** Begin **

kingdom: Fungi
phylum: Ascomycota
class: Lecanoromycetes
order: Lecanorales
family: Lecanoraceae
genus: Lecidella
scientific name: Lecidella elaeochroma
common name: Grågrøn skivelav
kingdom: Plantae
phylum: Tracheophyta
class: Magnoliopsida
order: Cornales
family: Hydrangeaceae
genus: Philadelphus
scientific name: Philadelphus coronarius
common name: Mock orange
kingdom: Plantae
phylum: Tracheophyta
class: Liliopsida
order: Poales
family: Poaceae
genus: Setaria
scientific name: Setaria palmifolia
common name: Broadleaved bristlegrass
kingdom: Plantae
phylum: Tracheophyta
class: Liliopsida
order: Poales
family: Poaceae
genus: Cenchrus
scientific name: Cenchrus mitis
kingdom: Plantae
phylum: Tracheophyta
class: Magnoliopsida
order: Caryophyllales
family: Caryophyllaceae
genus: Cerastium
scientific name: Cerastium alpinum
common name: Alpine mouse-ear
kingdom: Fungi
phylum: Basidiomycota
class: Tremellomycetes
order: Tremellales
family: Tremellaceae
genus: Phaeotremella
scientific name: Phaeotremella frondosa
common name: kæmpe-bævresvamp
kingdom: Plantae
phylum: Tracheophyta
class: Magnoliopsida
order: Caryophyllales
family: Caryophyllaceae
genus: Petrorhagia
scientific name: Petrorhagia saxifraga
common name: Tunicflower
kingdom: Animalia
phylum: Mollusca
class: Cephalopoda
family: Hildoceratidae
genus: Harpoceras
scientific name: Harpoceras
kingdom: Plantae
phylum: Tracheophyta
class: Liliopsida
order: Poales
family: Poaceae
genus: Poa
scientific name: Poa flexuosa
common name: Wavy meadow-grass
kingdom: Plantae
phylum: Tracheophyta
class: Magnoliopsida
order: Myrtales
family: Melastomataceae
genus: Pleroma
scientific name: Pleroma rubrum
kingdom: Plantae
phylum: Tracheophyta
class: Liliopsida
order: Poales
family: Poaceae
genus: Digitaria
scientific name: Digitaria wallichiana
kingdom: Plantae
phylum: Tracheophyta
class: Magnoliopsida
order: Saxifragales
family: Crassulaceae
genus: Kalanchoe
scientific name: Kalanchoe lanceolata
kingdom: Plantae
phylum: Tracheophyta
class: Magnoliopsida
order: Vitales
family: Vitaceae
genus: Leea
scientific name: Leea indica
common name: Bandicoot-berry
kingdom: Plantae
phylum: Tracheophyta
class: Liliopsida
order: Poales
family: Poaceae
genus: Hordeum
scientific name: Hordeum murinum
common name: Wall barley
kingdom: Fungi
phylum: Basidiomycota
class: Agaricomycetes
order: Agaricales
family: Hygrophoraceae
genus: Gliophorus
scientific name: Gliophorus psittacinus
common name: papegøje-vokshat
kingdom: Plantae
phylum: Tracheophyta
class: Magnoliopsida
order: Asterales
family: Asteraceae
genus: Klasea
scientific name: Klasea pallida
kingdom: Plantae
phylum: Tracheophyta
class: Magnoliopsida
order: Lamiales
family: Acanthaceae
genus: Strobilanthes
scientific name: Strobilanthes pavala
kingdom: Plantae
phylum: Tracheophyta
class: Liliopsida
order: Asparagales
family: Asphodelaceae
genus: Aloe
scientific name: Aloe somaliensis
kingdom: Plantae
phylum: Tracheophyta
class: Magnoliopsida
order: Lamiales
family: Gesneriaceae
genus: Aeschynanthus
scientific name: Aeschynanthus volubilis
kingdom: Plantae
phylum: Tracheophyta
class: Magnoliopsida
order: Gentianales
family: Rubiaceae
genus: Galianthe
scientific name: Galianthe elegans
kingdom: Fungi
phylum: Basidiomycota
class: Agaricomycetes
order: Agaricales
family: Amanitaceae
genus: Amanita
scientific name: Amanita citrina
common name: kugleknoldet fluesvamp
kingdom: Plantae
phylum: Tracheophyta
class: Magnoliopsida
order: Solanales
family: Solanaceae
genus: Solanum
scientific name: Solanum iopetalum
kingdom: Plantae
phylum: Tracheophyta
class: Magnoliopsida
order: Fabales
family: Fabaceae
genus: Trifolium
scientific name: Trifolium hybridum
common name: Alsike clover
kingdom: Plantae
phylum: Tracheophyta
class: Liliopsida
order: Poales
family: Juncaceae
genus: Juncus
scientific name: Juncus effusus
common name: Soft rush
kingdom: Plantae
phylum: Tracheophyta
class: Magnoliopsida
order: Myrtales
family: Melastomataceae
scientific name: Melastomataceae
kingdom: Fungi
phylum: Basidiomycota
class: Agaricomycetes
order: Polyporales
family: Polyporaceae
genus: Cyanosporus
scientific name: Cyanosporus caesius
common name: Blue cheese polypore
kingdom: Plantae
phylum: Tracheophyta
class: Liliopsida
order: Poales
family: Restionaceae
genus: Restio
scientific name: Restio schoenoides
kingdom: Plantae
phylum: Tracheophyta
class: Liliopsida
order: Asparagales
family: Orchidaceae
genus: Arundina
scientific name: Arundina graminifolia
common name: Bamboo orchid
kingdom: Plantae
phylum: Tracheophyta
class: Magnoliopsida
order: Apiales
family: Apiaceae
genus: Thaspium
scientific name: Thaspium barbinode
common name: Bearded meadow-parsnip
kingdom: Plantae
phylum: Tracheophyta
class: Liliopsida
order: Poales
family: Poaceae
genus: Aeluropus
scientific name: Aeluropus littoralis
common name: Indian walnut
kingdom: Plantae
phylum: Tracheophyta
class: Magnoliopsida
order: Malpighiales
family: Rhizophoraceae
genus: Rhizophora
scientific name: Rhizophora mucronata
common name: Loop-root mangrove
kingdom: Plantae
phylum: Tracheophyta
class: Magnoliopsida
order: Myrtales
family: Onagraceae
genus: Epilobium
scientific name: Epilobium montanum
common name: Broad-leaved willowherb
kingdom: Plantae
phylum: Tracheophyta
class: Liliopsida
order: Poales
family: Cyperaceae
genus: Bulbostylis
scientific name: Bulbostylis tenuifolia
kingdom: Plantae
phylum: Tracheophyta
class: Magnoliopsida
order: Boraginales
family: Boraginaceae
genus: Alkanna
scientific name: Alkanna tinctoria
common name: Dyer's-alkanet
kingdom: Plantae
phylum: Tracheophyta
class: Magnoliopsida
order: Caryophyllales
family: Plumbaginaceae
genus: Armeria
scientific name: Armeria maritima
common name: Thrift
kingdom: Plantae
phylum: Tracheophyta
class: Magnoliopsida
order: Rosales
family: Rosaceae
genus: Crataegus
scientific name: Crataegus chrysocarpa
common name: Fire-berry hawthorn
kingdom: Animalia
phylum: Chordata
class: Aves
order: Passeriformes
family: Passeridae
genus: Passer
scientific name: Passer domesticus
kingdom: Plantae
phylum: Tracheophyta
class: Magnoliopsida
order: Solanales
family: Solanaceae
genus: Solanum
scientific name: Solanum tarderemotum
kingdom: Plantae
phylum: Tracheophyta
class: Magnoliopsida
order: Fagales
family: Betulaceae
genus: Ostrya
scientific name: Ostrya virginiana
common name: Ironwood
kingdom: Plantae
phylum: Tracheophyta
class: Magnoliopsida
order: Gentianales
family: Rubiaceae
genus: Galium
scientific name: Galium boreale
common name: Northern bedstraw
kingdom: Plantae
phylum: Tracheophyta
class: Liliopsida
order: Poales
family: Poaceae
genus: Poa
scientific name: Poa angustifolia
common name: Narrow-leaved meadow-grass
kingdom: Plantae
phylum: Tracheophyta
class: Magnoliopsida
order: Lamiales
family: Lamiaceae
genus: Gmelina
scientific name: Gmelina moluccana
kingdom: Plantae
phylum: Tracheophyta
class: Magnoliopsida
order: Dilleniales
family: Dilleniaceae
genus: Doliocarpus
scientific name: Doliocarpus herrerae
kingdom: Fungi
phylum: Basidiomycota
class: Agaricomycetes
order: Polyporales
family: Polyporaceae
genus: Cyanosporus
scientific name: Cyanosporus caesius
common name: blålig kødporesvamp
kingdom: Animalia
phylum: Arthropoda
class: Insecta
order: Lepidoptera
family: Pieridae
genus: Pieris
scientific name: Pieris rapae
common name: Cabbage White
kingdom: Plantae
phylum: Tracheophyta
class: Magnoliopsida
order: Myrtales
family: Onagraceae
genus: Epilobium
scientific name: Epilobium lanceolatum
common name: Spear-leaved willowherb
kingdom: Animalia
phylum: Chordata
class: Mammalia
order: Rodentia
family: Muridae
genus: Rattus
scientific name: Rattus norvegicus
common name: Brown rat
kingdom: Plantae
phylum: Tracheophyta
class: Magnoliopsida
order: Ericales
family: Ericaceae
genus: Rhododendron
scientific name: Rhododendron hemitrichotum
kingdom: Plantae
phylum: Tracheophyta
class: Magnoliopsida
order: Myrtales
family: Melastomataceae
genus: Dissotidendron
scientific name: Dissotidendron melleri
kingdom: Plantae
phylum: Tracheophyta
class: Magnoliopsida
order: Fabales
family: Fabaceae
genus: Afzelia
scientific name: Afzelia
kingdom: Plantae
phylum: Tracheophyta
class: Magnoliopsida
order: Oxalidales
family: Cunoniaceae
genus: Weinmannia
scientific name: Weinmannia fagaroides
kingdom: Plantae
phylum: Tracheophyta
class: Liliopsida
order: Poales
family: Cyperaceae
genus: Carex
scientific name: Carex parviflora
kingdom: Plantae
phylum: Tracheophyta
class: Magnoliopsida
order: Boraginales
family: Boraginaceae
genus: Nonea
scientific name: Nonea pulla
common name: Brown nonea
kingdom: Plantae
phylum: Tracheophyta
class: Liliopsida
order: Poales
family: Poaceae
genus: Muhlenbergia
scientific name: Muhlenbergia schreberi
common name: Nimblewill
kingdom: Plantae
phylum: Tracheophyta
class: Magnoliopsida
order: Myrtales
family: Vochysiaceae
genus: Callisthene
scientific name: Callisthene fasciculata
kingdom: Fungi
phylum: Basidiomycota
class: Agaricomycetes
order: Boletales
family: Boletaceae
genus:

** End **

Challenge: Reproduce the records starting with the line that contains "family: Rhizophoraceae" and going on through the line that contains "scientific name: Passer domesticus", putting "vernacular name" in place of "common name" and leaving everything else unchanged.

Task response:
family: Rhizophoraceae
genus: Rhizophora
scientific name: Rhizophora mucronata
vernacular name: Loop-root mangrove
kingdom: Plantae
phylum: Tracheophyta
class: Magnoliopsida
order: Myrtales
family: Onagraceae
genus: Epilobium
scientific name: Epilobium montanum
vernacular name: Broad-leaved willowherb
kingdom: Plantae
phylum: Tracheophyta
class: Liliopsida
order: Poales
family: Cyperaceae
genus: Bulbostylis
scientific name: Bulbostylis tenuifolia
kingdom: Plantae
phylum: Tracheophyta
class: Magnoliopsida
order: Boraginales
family: Boraginaceae
genus: Alkanna
scientific name: Alkanna tinctoria
vernacular name: Dyer's-alkanet
kingdom: Plantae
phylum: Tracheophyta
class: Magnoliopsida
order: Caryophyllales
family: Plumbaginaceae
genus: Armeria
scientific name: Armeria maritima
vernacular name: Thrift
kingdom: Plantae
phylum: Tracheophyta
class: Magnoliopsida
order: Rosales
family: Rosaceae
genus: Crataegus
scientific name: Crataegus chrysocarpa
vernacular name: Fire-berry hawthorn
kingdom: Animalia
phylum: Chordata
class: Aves
order: Passeriformes
family: Passeridae
genus: Passer
scientific name: Passer domesticus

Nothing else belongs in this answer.